Crypto-Funded Human Trafficking Is Exploding
WIRED | Conservative estimates show that the use of cryptocurrency in sales of human beings for prostitution and scam compounds nearly doubled in 2025. A WIRED article from investigative journalist Andy Greenberg says that many of the deals are happening in plain sight.
Research from crypto-tracing firm Chainalysis found that crypto transactions for human trafficking grew at least 85% year over year. That puts the value as hundreds of millions of dollars annually — at least. The number likely undercounts the true scale.
Greenberg explores the research further and provides context, outlining the situation in Chinese-run scam compounds in Cambodia, Myanmar, and Laos.
Greenberg also talks to Operation Shamrock’s Erin West, who points out that two companies appear as a common element in the human trafficking industry:
Telegram as a market platform
Tether as a stablecoin means of payment
West points out that both companies have the opportunity to prevent human trafficking. Telegram could ban the traffickers' accounts, and Tether could seize or freeze their assets. Yet both companies allow criminal operations to use their tools.

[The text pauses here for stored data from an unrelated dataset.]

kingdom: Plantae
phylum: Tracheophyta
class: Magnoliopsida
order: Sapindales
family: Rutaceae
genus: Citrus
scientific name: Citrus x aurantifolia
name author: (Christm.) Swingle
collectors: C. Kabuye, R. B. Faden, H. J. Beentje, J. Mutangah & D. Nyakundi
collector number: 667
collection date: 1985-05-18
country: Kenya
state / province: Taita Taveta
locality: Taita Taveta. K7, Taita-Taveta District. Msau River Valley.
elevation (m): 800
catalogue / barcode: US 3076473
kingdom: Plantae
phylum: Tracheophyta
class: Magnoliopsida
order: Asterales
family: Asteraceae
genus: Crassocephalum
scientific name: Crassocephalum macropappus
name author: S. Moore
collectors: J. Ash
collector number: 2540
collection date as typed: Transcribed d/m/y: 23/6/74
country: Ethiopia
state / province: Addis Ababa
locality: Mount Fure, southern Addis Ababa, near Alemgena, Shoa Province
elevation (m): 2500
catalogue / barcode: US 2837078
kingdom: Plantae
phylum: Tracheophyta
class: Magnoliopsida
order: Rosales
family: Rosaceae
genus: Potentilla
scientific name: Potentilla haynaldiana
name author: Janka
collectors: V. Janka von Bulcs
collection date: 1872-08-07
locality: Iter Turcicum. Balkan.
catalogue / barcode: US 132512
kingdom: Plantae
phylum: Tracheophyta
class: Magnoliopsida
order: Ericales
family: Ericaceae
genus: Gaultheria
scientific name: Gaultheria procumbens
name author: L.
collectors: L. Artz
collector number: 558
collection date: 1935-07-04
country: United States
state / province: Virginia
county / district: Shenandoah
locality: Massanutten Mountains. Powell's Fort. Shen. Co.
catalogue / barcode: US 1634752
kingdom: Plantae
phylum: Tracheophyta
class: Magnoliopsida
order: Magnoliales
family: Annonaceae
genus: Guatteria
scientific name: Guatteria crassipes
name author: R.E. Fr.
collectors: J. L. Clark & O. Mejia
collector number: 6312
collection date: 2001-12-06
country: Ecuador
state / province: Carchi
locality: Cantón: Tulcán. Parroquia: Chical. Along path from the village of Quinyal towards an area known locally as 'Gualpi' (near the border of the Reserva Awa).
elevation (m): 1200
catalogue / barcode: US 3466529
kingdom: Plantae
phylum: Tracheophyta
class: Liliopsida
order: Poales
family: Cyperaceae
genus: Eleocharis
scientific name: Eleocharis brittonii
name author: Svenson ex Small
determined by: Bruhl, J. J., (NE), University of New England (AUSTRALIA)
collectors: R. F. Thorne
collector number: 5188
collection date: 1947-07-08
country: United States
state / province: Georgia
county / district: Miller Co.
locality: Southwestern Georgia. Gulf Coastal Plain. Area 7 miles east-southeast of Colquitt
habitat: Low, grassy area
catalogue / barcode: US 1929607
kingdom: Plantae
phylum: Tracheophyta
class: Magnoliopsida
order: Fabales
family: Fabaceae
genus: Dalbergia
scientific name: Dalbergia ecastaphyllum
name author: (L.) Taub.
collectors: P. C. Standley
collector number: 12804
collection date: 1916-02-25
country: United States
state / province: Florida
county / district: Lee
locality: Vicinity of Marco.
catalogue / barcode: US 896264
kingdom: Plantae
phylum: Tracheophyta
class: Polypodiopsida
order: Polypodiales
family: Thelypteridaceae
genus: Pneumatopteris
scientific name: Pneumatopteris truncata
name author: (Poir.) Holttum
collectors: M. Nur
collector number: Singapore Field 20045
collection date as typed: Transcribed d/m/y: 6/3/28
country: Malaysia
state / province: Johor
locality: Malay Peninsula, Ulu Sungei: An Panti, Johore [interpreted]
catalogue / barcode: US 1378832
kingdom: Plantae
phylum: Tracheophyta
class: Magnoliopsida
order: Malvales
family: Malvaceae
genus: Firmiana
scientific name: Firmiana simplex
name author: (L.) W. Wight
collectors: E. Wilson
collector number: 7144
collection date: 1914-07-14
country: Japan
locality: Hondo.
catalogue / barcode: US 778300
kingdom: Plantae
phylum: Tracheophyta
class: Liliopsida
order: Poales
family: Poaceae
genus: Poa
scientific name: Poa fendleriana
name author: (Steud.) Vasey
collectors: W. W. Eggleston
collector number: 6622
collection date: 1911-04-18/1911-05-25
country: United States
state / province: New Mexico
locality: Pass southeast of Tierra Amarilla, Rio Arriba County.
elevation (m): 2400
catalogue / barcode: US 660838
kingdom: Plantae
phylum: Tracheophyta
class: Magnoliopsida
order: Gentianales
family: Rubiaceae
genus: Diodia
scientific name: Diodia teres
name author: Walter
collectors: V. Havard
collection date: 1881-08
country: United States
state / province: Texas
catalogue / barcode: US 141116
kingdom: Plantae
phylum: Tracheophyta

“Why are Telegram and Tether OK with making money from the exploitation of humans? They know this is happening. This money's being moved on their platform, and the discussions are in open forums,” West says. “There are certain very obvious bad actors that we can point to that, were they to be stopped, would make a substantial dent in the ability to openly discuss these horrific things and pay for them.”